Most recently this initiative led me to John (not his real name), a 40-something Zimbabwean man with a gap in between his front teeth, a black Michael Jackson-esque leather jacket and designer jeans. John had a seat right next to me in the back row of a minibus traveling from Lusaka to Siavonga. He was originally from Harare, Zimbabwe’s capital, but had been living in Zambia for a year or two. Oddly enough, I was the one explaining to him the details of our journey through Zambia’s Southern Province, how long the journey would take, where we’d stop along the way, etc. etc.

John immediately struck me as an intelligent man, and I soon learned that this initial perception was correct. He was a computer programmer who had worked for a number of large local corporations. I don’t think there are a great number of computer nerds running around Zambia. I know that John is the first one I’ve come into contact with. So that was interesting.

And he was cheerful, a clear sign that he had been living in Zambia recently, not Zimbabwe. For the most part, people coming across from Zimbabwe are not cheerful. They might smile or be friendly or joke around to some degree, but there’s always a sense of sadness and pain behind their eyes that you can always pick up on. It’s terrible. That place is in rough shape. John, however, was outgoing and jovial.

Anyway, around one hour into the journey I asked him what was bringing him to Siavonga. Oh, he wasn’t going to Siavonga, he replied. He was going back to Zimbabwe. That’s weird, I thought. Most people I know don’t travel by minibus to Harare. There are large coach buses that travel directly from Lusaka to Harare that are more comfortable really not much more expensive than the minibus we were on that would only get him to the border. I inquired as to why he hadn’t taken that option.

He chuckled and responded that his documentation was not exactly in order. No, he wasn’t planning to cross through a border post. He was going to sneak across the border, and he was incredibly nonchalant about the whole thing. This was in no way a big deal to him.

I attempted to voice my opinion, that this may not be the best idea. Zim Police are out of control. I can’t say I know a whole lot about them, but I do know how they handle things on Lake Kariba, where the Zambia/Zimbabwe border passes through the middle of the lake.
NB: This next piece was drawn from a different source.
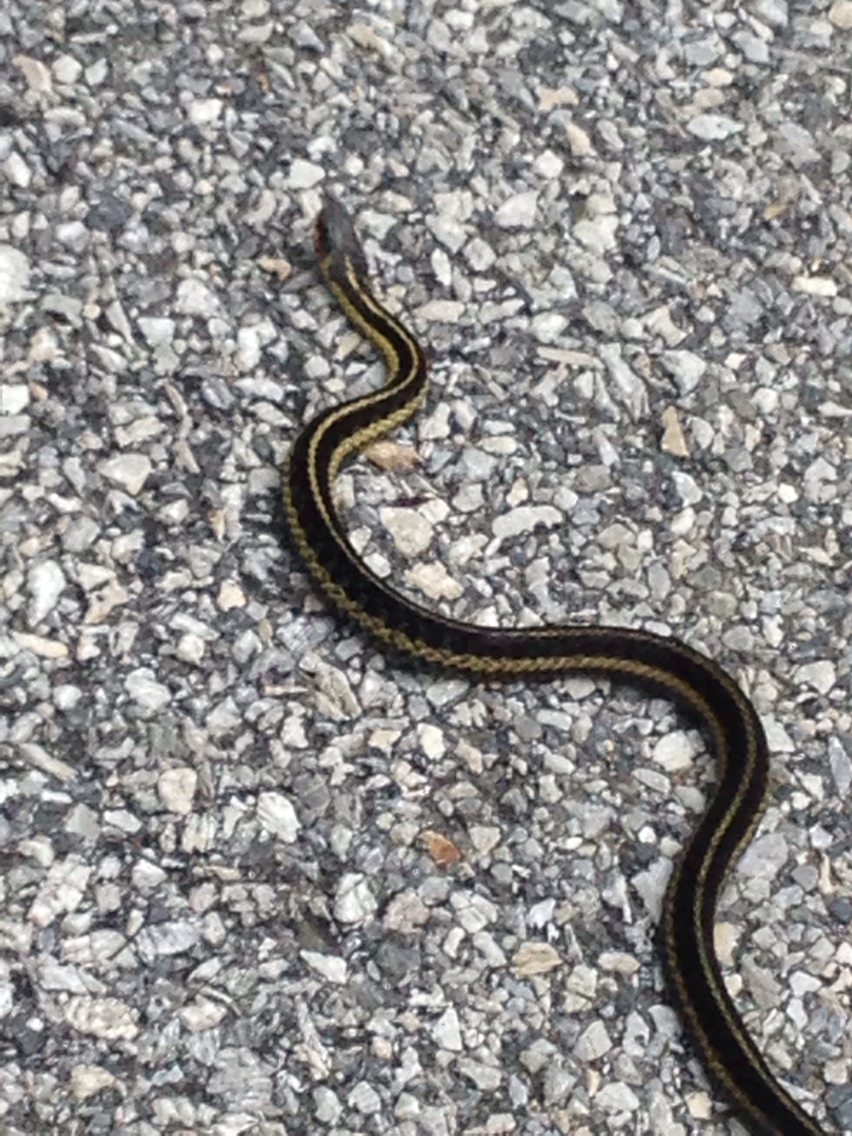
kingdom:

If any Zambian fishing boat is found fishing on the Zim side or anywhere close to the Zim side they impound the boat and lock up the crew, no questions asked. A friend of mine’s crew was fishing on the Zim side not too long ago and when the police showed up the crew tried to speed away. The police opened fire, shooting and killing one of the crew members. Those guys don’t mess around.

So, I tried to persuade him against it, but he was pretty set. He was going to make the jump. He didn’t exactly seem prepared for the journey ahead of him. He didn’t even know where exactly to get off the bus, and his MJ jacket and jeans were probably not the best outfit for wandering through the woods and fording the Zambezi River, all while trying to avoid the police. But he was supremely confident that it would all work out and there was no convincing him otherwise.

He said he was going to do whatever he had to do to get back to his family, still living in Harare.

We exchanged emails and I told him to contact me whenever he got there so that I knew he had made it safely. This was last week. I’ve emailed him and I still haven’t heard back from him yet. Hopefully he just hasn’t been able to access his email.

John was a nice guy, so please go ahead and pray that he gets home safely to his family without running into trouble.

1 comment:

  1. Thank you for this post Sam. This was fascinating. I hope your friend contacts you soon. Please let us know.